● Problem details:
Quote every line of the listing below verbatim, omitting the pictures from your answer.

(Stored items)
********************

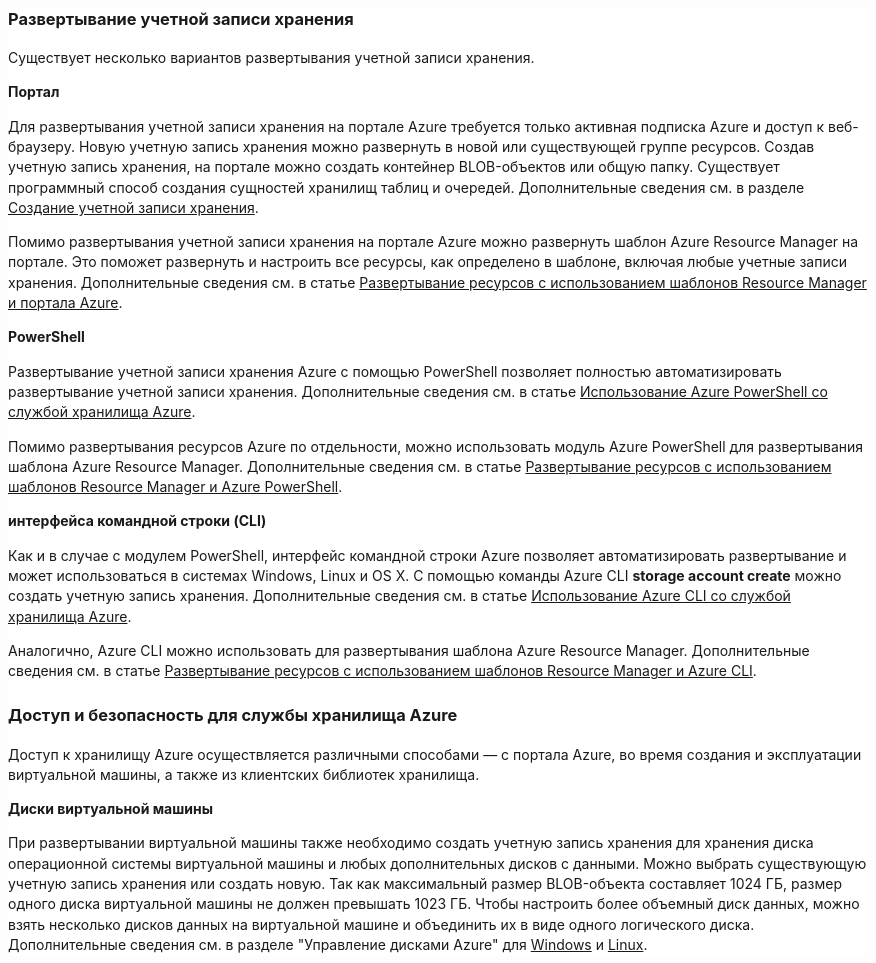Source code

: ### <a name="deploying-a-storage-account"></a>Развертывание учетной записи хранения

Существует несколько вариантов развертывания учетной записи хранения.

**Портал**

Для развертывания учетной записи хранения на портале Azure требуется только активная подписка Azure и доступ к веб-браузеру. Новую учетную запись хранения можно развернуть в новой или существующей группе ресурсов. Создав учетную запись хранения, на портале можно создать контейнер BLOB-объектов или общую папку. Существует программный способ создания сущностей хранилищ таблиц и очередей. Дополнительные сведения см. в разделе [Создание учетной записи хранения](../../storage/common/storage-create-storage-account.md#create-a-storage-account).

Помимо развертывания учетной записи хранения на портале Azure можно развернуть шаблон Azure Resource Manager на портале. Это поможет развернуть и настроить все ресурсы, как определено в шаблоне, включая любые учетные записи хранения. Дополнительные сведения см. в статье [Развертывание ресурсов с использованием шаблонов Resource Manager и портала Azure](../../azure-resource-manager/resource-group-template-deploy-portal.md).

**PowerShell**

Развертывание учетной записи хранения Azure с помощью PowerShell позволяет полностью автоматизировать развертывание учетной записи хранения. Дополнительные сведения см. в статье [Использование Azure PowerShell со службой хранилища Azure](../../storage/common/storage-powershell-guide-full.md).

Помимо развертывания ресурсов Azure по отдельности, можно использовать модуль Azure PowerShell для развертывания шаблона Azure Resource Manager. Дополнительные сведения см. в статье [Развертывание ресурсов с использованием шаблонов Resource Manager и Azure PowerShell](../../azure-resource-manager/resource-group-template-deploy.md).

**интерфейса командной строки (CLI)**

Как и в случае с модулем PowerShell, интерфейс командной строки Azure позволяет автоматизировать развертывание и может использоваться в системах Windows, Linux и OS X. С помощью команды Azure CLI **storage account create** можно создать учетную запись хранения. Дополнительные сведения см. в статье [Использование Azure CLI со службой хранилища Azure](../../storage/common/storage-azure-cli.md).

Аналогично, Azure CLI можно использовать для развертывания шаблона Azure Resource Manager. Дополнительные сведения см. в статье [Развертывание ресурсов с использованием шаблонов Resource Manager и Azure CLI](../../resource-group-template-deploy-cli.md).

### <a name="access-and-security-for-azure-storage"></a>Доступ и безопасность для службы хранилища Azure

Доступ к хранилищу Azure осуществляется различными способами — с портала Azure, во время создания и эксплуатации виртуальной машины, а также из клиентских библиотек хранилища. 

**Диски виртуальной машины**

При развертывании виртуальной машины также необходимо создать учетную запись хранения для хранения диска операционной системы виртуальной машины и любых дополнительных дисков с данными. Можно выбрать существующую учетную запись хранения или создать новую. Так как максимальный размер BLOB-объекта составляет 1024 ГБ, размер одного диска виртуальной машины не должен превышать 1023 ГБ. Чтобы настроить более объемный диск данных, можно взять несколько дисков данных на виртуальной машине и объединить их в виде одного логического диска. Дополнительные сведения см. в разделе "Управление дисками Azure" для [Windows](../../virtual-machines/windows/tutorial-manage-data-disk.md) и [Linux](../../virtual-machines/linux/tutorial-manage-disks.md).
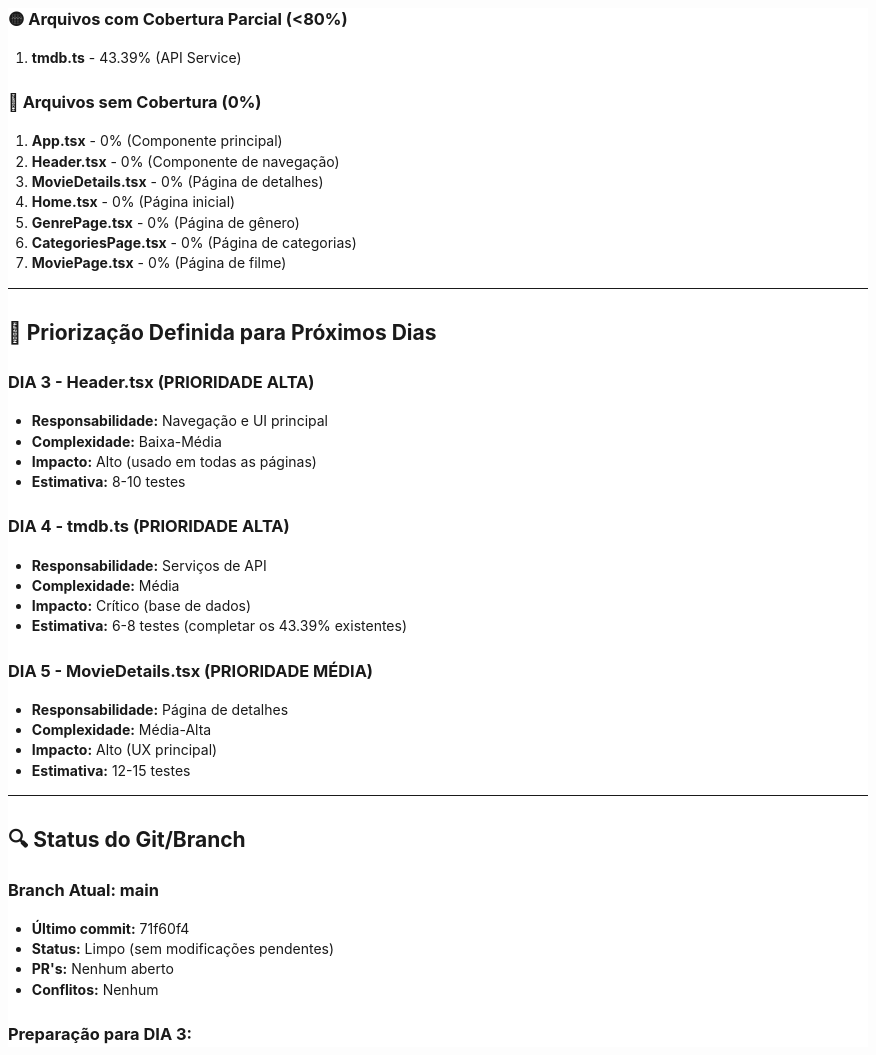 ### 🟡 **Arquivos com Cobertura Parcial (<80%)**

1. **tmdb.ts** - 43.39% (API Service)

### 🔴 **Arquivos sem Cobertura (0%)**

1. **App.tsx** - 0% (Componente principal)
2. **Header.tsx** - 0% (Componente de navegação)
3. **MovieDetails.tsx** - 0% (Página de detalhes)
4. **Home.tsx** - 0% (Página inicial)
5. **GenrePage.tsx** - 0% (Página de gênero)
6. **CategoriesPage.tsx** - 0% (Página de categorias)
7. **MoviePage.tsx** - 0% (Página de filme)

---

## 🎯 **Priorização Definida para Próximos Dias**

### **DIA 3 - Header.tsx** (PRIORIDADE ALTA)

- **Responsabilidade:** Navegação e UI principal
- **Complexidade:** Baixa-Média
- **Impacto:** Alto (usado em todas as páginas)
- **Estimativa:** 8-10 testes

### **DIA 4 - tmdb.ts** (PRIORIDADE ALTA)

- **Responsabilidade:** Serviços de API
- **Complexidade:** Média
- **Impacto:** Crítico (base de dados)
- **Estimativa:** 6-8 testes (completar os 43.39% existentes)

### **DIA 5 - MovieDetails.tsx** (PRIORIDADE MÉDIA)

- **Responsabilidade:** Página de detalhes
- **Complexidade:** Média-Alta
- **Impacto:** Alto (UX principal)
- **Estimativa:** 12-15 testes

---

## 🔍 **Status do Git/Branch**

### **Branch Atual:** main

- **Último commit:** 71f60f4
- **Status:** Limpo (sem modificações pendentes)
- **PR's:** Nenhum aberto
- **Conflitos:** Nenhum

### **Preparação para DIA 3:**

********************

● Your response:
Source code

: ### <a name="deploying-a-storage-account"></a>Развертывание учетной записи хранения

Существует несколько вариантов развертывания учетной записи хранения.

**Портал**

Для развертывания учетной записи хранения на портале Azure требуется только активная подписка Azure и доступ к веб-браузеру. Новую учетную запись хранения можно развернуть в новой или существующей группе ресурсов. Создав учетную запись хранения, на портале можно создать контейнер BLOB-объектов или общую папку. Существует программный способ создания сущностей хранилищ таблиц и очередей. Дополнительные сведения см. в разделе [Создание учетной записи хранения](../../storage/common/storage-create-storage-account.md#create-a-storage-account).

Помимо развертывания учетной записи хранения на портале Azure можно развернуть шаблон Azure Resource Manager на портале. Это поможет развернуть и настроить все ресурсы, как определено в шаблоне, включая любые учетные записи хранения. Дополнительные сведения см. в статье [Развертывание ресурсов с использованием шаблонов Resource Manager и портала Azure](../../azure-resource-manager/resource-group-template-deploy-portal.md).

**PowerShell**

Развертывание учетной записи хранения Azure с помощью PowerShell позволяет полностью автоматизировать развертывание учетной записи хранения. Дополнительные сведения см. в статье [Использование Azure PowerShell со службой хранилища Azure](../../storage/common/storage-powershell-guide-full.md).

Помимо развертывания ресурсов Azure по отдельности, можно использовать модуль Azure PowerShell для развертывания шаблона Azure Resource Manager. Дополнительные сведения см. в статье [Развертывание ресурсов с использованием шаблонов Resource Manager и Azure PowerShell](../../azure-resource-manager/resource-group-template-deploy.md).

**интерфейса командной строки (CLI)**

Как и в случае с модулем PowerShell, интерфейс командной строки Azure позволяет автоматизировать развертывание и может использоваться в системах Windows, Linux и OS X. С помощью команды Azure CLI **storage account create** можно создать учетную запись хранения. Дополнительные сведения см. в статье [Использование Azure CLI со службой хранилища Azure](../../storage/common/storage-azure-cli.md).

Аналогично, Azure CLI можно использовать для развертывания шаблона Azure Resource Manager. Дополнительные сведения см. в статье [Развертывание ресурсов с использованием шаблонов Resource Manager и Azure CLI](../../resource-group-template-deploy-cli.md).

### <a name="access-and-security-for-azure-storage"></a>Доступ и безопасность для службы хранилища Azure

Доступ к хранилищу Azure осуществляется различными способами — с портала Azure, во время создания и эксплуатации виртуальной машины, а также из клиентских библиотек хранилища. 

**Диски виртуальной машины**

При развертывании виртуальной машины также необходимо создать учетную запись хранения для хранения диска операционной системы виртуальной машины и любых дополнительных дисков с данными. Можно выбрать существующую учетную запись хранения или создать новую. Так как максимальный размер BLOB-объекта составляет 1024 ГБ, размер одного диска виртуальной машины не должен превышать 1023 ГБ. Чтобы настроить более объемный диск данных, можно взять несколько дисков данных на виртуальной машине и объединить их в виде одного логического диска. Дополнительные сведения см. в разделе "Управление дисками Azure" для [Windows](../../virtual-machines/windows/tutorial-manage-data-disk.md) и [Linux](../../virtual-machines/linux/tutorial-manage-disks.md).
 ### 🟡 **Arquivos com Cobertura Parcial (<80%)**

1. **tmdb.ts** - 43.39% (API Service)

### 🔴 **Arquivos sem Cobertura (0%)**

1. **App.tsx** - 0% (Componente principal)
2. **Header.tsx** - 0% (Componente de navegação)
3. **MovieDetails.tsx** - 0% (Página de detalhes)
4. **Home.tsx** - 0% (Página inicial)
5. **GenrePage.tsx** - 0% (Página de gênero)
6. **CategoriesPage.tsx** - 0% (Página de categorias)
7. **MoviePage.tsx** - 0% (Página de filme)

---

## 🎯 **Priorização Definida para Próximos Dias**

### **DIA 3 - Header.tsx** (PRIORIDADE ALTA)

- **Responsabilidade:** Navegação e UI principal
- **Complexidade:** Baixa-Média
- **Impacto:** Alto (usado em todas as páginas)
- **Estimativa:** 8-10 testes

### **DIA 4 - tmdb.ts** (PRIORIDADE ALTA)

- **Responsabilidade:** Serviços de API
- **Complexidade:** Média
- **Impacto:** Crítico (base de dados)
- **Estimativa:** 6-8 testes (completar os 43.39% existentes)

### **DIA 5 - MovieDetails.tsx** (PRIORIDADE MÉDIA)

- **Responsabilidade:** Página de detalhes
- **Complexidade:** Média-Alta
- **Impacto:** Alto (UX principal)
- **Estimativa:** 12-15 testes

---

## 🔍 **Status do Git/Branch**

### **Branch Atual:** main

- **Último commit:** 71f60f4
- **Status:** Limpo (sem modificações pendentes)
- **PR's:** Nenhum aberto
- **Conflitos:** Nenhum

### **Preparação para DIA 3:**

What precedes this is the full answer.